The WA Government’s WoSP is designed to keep gas and coal thermal generating as long as possible.

This  satisfies the wishes of bauxite and other mining companies to avoid management of their demand and enables them to keep selling their excess fossil fuelled energy into the grid.

But this plan does not satisfy either the wishes of the majority of voters in WA or the global imperative for net zero carbon by 2050, which has been underlined by recent  IPCC reports and global climate disasters.

Build-out of wind and utility PV needs to resume immediately after the hiatus of the last 2 years, aiming to reach 85% by 2030.
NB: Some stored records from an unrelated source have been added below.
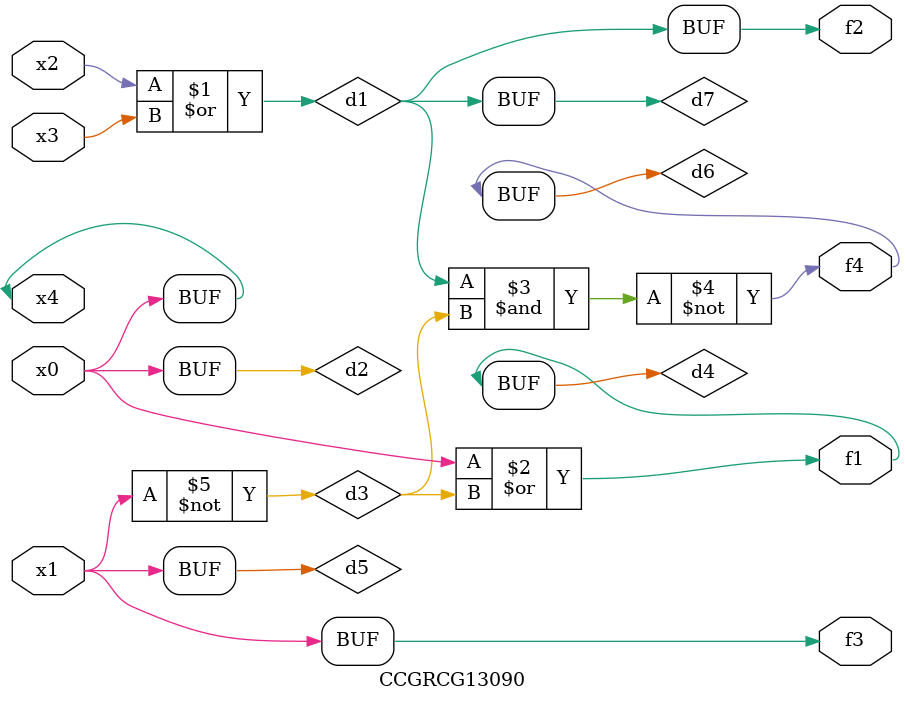
<source format=v>
module CCGRCG13090(
	input x0, x1, x2, x3, x4,
	output f1, f2, f3, f4
);

	wire d1, d2, d3, d4, d5, d6, d7;

	or (d1, x2, x3);
	buf (d2, x0, x4);
	not (d3, x1);
	or (d4, d2, d3);
	not (d5, d3);
	nand (d6, d1, d3);
	or (d7, d1);
	assign f1 = d4;
	assign f2 = d7;
	assign f3 = d5;
	assign f4 = d6;
endmodule

</source>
Government should close the State-owned coal fired generating units as soon as RE comes on line. It should also plan to stop paying capacity credits to the steam thermal power stations when enough RE is deployed.

The mine-based gas cogeneration and CCGT generators along with Blue Waters coal power station will then have to close or be used only for on-site back-up.

In the past 12 months the need for energy security has come to the fore. Due to the Russian invasion of Ukraine, most nations now see the need to reduce reliance on fossil fuel imports.

Australia is particularly reliant on imported oil, petrol and diesel and as we have seen in the past two months, susceptible to oil price shocks.  A renewable energy based grid is essential to decarbonize electricity, transport and industrial processes and provide energy security.

Ben Rose is a Perth-based energy and emissions analyst.